Les fibres alimentaires sont des glucides qui ne sont également pas absorbés ou digérés dans l’intestin grêle. On distingue les fibres solubles des fibres insolubles dont la consommation n’a pas les mêmes effets chez tous les patients atteints du syndrome de l’intestin irritable.

Une revue systématique et une méta-analyse regroupant 15 essais contrôlés randomisés ont notamment montré que les fibres solubles étaient susceptibles d’impacter positivement les patients atteints du syndrome de I’intestin irritable.
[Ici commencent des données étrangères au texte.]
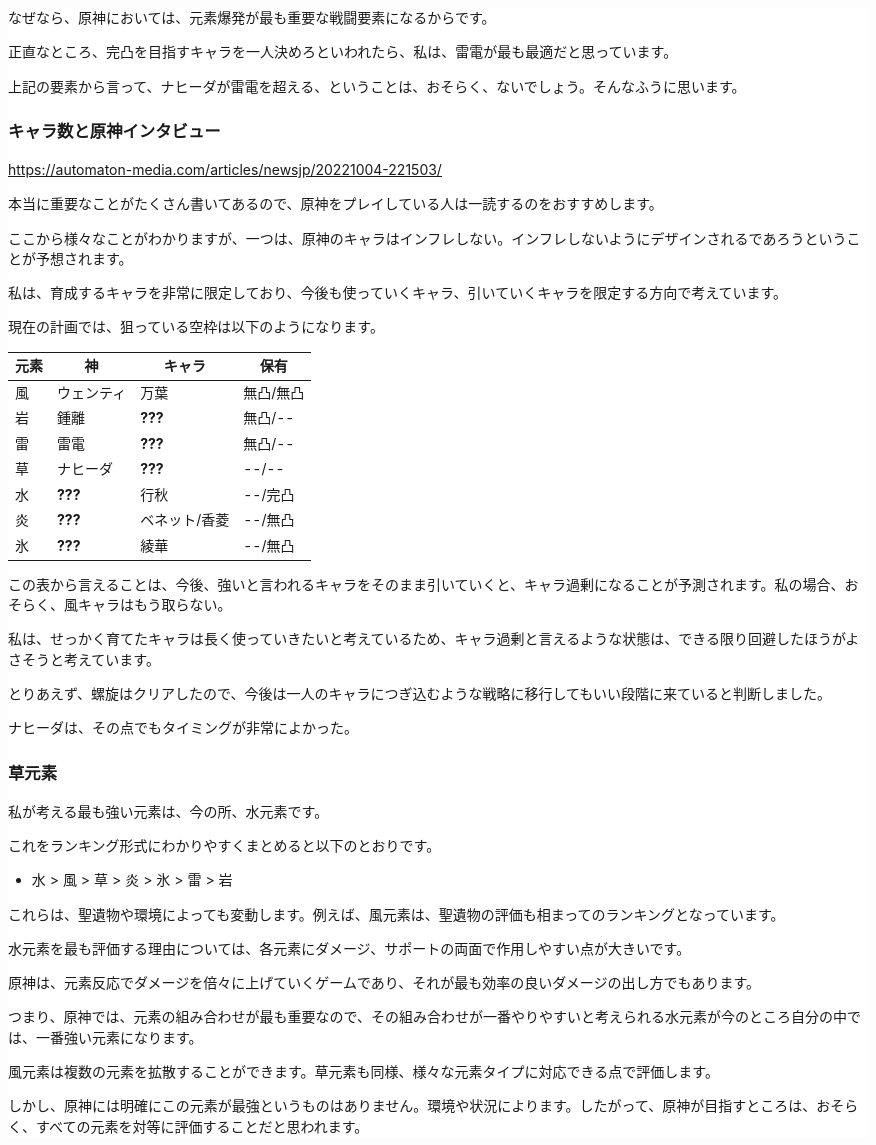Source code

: なぜなら、原神においては、元素爆発が最も重要な戦闘要素になるからです。

正直なところ、完凸を目指すキャラを一人決めろといわれたら、私は、雷電が最も最適だと思っています。

上記の要素から言って、ナヒーダが雷電を超える、ということは、おそらく、ないでしょう。そんなふうに思います。

### キャラ数と原神インタビュー

https://automaton-media.com/articles/newsjp/20221004-221503/

本当に重要なことがたくさん書いてあるので、原神をプレイしている人は一読するのをおすすめします。

ここから様々なことがわかりますが、一つは、原神のキャラはインフレしない。インフレしないようにデザインされるであろうということが予想されます。

私は、育成するキャラを非常に限定しており、今後も使っていくキャラ、引いていくキャラを限定する方向で考えています。

現在の計画では、狙っている空枠は以下のようになります。

|元素|神|キャラ|保有|
|---|---|---|---|
|風|ウェンティ|万葉|無凸/無凸|
|岩|鍾離|**???**|無凸/--|
|雷|雷電|**???**|無凸/--|
|草|ナヒーダ|**???**|--/--|
|水|**???**|行秋|--/完凸|
|炎|**???**|ベネット/香菱|--/無凸|
|氷|**???**|綾華|--/無凸|

この表から言えることは、今後、強いと言われるキャラをそのまま引いていくと、キャラ過剰になることが予測されます。私の場合、おそらく、風キャラはもう取らない。

私は、せっかく育てたキャラは長く使っていきたいと考えているため、キャラ過剰と言えるような状態は、できる限り回避したほうがよさそうと考えています。

とりあえず、螺旋はクリアしたので、今後は一人のキャラにつぎ込むような戦略に移行してもいい段階に来ていると判断しました。

ナヒーダは、その点でもタイミングが非常によかった。

### 草元素

私が考える最も強い元素は、今の所、水元素です。

これをランキング形式にわかりやすくまとめると以下のとおりです。

- 水 > 風 > 草 > 炎 > 氷 > 雷 > 岩

これらは、聖遺物や環境によっても変動します。例えば、風元素は、聖遺物の評価も相まってのランキングとなっています。

水元素を最も評価する理由については、各元素にダメージ、サポートの両面で作用しやすい点が大きいです。

原神は、元素反応でダメージを倍々に上げていくゲームであり、それが最も効率の良いダメージの出し方でもあります。

つまり、原神では、元素の組み合わせが最も重要なので、その組み合わせが一番やりやすいと考えられる水元素が今のところ自分の中では、一番強い元素になります。

風元素は複数の元素を拡散することができます。草元素も同様、様々な元素タイプに対応できる点で評価します。

しかし、原神には明確にこの元素が最強というものはありません。環境や状況によります。したがって、原神が目指すところは、おそらく、すべての元素を対等に評価することだと思われます。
À l’inverse, les fibres insolubles risquent d’augmenter les ballonnements et les douleurs abdominales. Par conséquent, les lignes directrices 2021 de l’American College of Gastroenterology sur la prise en charge du syndrome de l’intestin irritable recommandent la consommation de fibres solubles pour le traitement et l’amélioration des symptômes globaux (Lacy, 2021).
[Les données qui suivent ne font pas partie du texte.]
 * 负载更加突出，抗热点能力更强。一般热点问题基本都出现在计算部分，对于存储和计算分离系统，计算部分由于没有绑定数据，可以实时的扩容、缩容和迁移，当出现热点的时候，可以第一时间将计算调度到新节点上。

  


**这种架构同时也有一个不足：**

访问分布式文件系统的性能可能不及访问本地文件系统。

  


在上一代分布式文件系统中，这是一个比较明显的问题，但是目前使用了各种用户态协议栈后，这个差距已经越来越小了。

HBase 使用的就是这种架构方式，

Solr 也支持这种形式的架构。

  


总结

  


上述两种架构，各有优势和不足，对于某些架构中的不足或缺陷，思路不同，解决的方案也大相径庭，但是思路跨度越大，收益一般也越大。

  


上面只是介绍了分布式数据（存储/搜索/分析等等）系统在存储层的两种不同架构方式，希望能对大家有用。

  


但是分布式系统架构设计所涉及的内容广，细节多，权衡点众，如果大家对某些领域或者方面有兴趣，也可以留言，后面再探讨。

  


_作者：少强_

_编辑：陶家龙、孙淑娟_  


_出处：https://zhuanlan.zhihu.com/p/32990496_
En ce qui concerne le régime sans gluten, il n’y a, à ce jour, pas suffisamment de preuves de son efficacité vis-à-vis des symptômes du syndrome de l’intestin irritable.

Enfin, l’association américaine de gastro-entérologie souligne le besoin de travaux supplémentaires pour identifier et sélectionner les biomarqueurs capables de prédire la réponse aux interventions nutritionnelles, afin de proposer une « nutrition personnalisée ».

Basé sur : Chey WD, et al. AGA Clinical Practice Update on the Role of Diet in Irritable Bowel Syndrome: Expert Review. Gastroenterology. 2022 May;162(6):1737-1745.e5.

Méthodologie
Messages clés

L’ensemble des bonnes pratiques identifiées par le comité de mises à jour des pratiques cliniques de l’Association Américaine de Gastro-Entérologie sont :

  • 1. Orientation vers un diététicien.ne agréé.e
  • 2. Le dépistage systématique des troubles alimentaires au travers d’une enquête alimentaire minutieuse est essentiel car ces troubles sont fréquents et souvent négligés lors de problèmes gastro-intestinaux.
  • 3. Les interventions nutritionnelles spécifiques doivent être expérimentées pendant une durée prédéterminée. En l’absence de résultat clinique, l’intervention devrait être abandonnée au profit d’un autre traitement, par exemple un régime alimentaire différent, un médicament ou une autre forme de thérapie.
  • 4. En prévision d’une visite avec une diététicienne, les patients doivent fournir des informations relatives à leur régime alimentaire qui permettront d’élaborer un programme nutritionnel personnalisé.
  • 5. Les fibres solubles sont efficaces pour traiter les principaux symptômes du syndrome de l’intestin irritable.
  • 6. Le régime pauvre en FODMAPs est actuellement l’intervention nutritionnelle la plus documentée pour le syndrome de l’intestin irritable.
  • 7. Le régime pauvre en FODMAPs comprend 3 phases :
    1) restriction (d’une durée maximale de 4 à 6 semaines),
    2) réintroduction des aliments FODMAPs, et
    3) personnalisation en fonction des résultats de la réintroduction.
  • 8. Bien que des études d’observation aient montré que la plupart des patients souffrant du syndrome de l’intestin irritable voyaient leur état s’améliorer avec un régime sans gluten, les résultats d’essais contrôlés randomisés sont mitigés.
  • 9. Des données limitées montrent que certains biomarqueurs permettent d’anticiper la réponse aux interventions nutritionnelles chez les patients atteints du syndrome de l’intestin irritable, mais les preuves sont insuffisantes pour justifier leur utilisation systématique dans la pratique clinique.